I deploy Bitanmi Kafka Helm chart on AWS provisioned with Terraform. I find the documentation storage and persistence allocation, very confusing. From what I understood from the documentation; logs are chunks of messages in a topic, when configurable quotas of bytes, messages or time, are exceeded, the logs get flushed to files in storage.
The Helm chart stateful set has these volumes:
volumeMounts:
- name: data
mountPath: {{ .Values.persistence.mountPath }}
- name: logs
mountPath: {{ .Values.logPersistence.mountPath }}
logPersistence is enabled in helm chart by me to retain logs, in an attached volume provisioned by the Helm chart unless I provide an alternative (which I don't).
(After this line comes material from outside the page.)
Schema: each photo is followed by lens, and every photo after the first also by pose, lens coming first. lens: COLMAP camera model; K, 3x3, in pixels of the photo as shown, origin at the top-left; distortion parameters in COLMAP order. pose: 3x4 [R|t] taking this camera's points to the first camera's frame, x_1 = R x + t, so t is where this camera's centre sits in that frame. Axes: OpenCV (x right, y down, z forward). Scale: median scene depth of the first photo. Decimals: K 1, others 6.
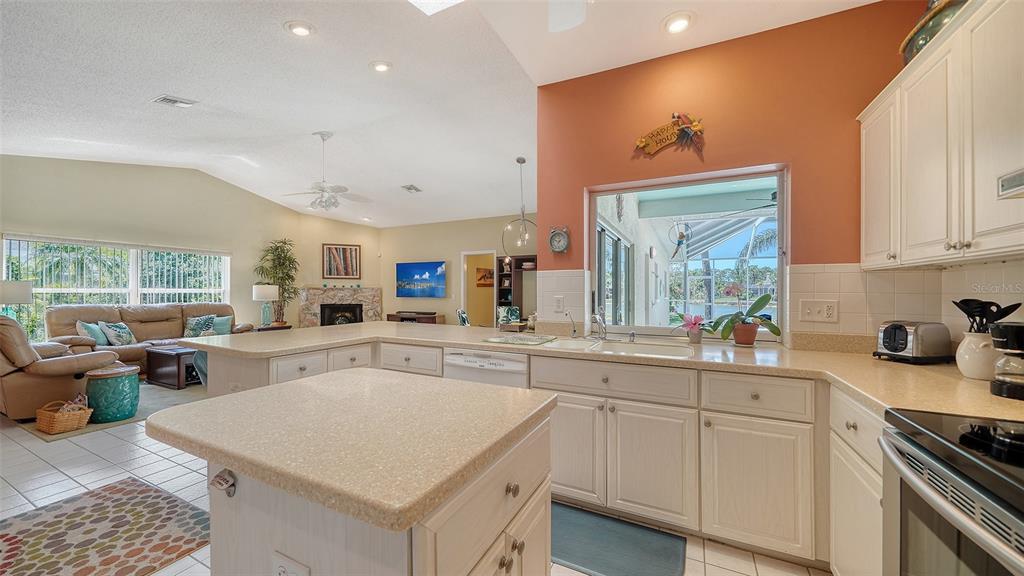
lens RADIAL K [[363.1, 0, 507.9], [0, 363.1, 290.7], [0, 0, 1]] dist [-0.002130, -0.000053]
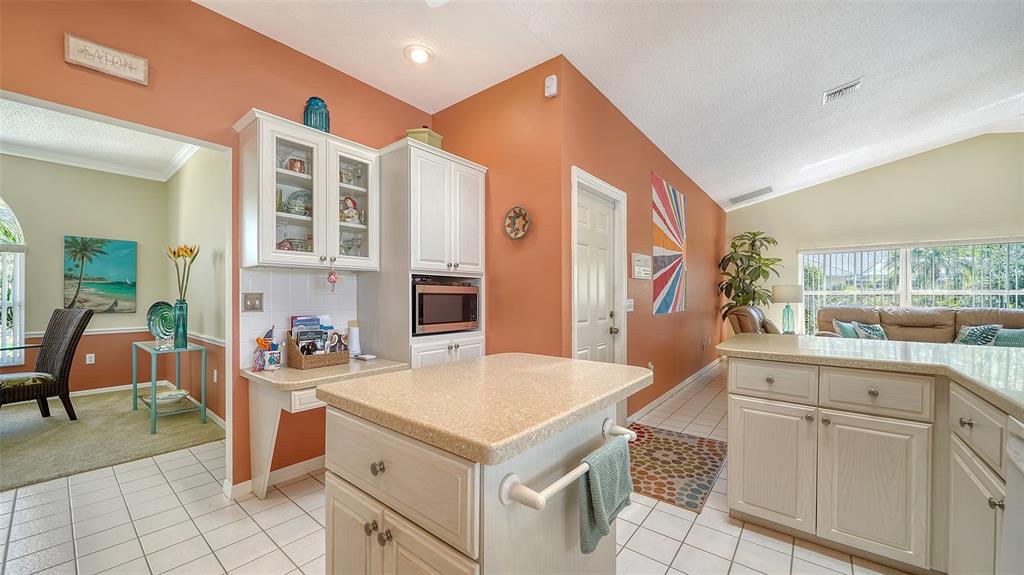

What happens if logPersistence is exhausted? Can I configure a fail safe i.e. configure Kafka to retain everything and delete old log files if quota is exceeded? How do I retrieve logs that are persisted? Can a consumer ask for topic messages from an early offset and cause latency or failure? If so, what are some strategies to recover?
Edit
I have learned through observing the directories in the Kafka pods that
By default the Bitnami Helm chart persists messages to persistence mapped to /bitnami/kafka/data/ directory
By default Kafka server logs are sent to stdout and can be configured to be stored in logPersistence mapped to /opt/bitnami/kafka/logs
Naturally these directories become full and can cause a crash.
I do not yet know if there is a configurable Kafka setting to avoid the crash i.e. clear old messages from storage if it nears being exhausted.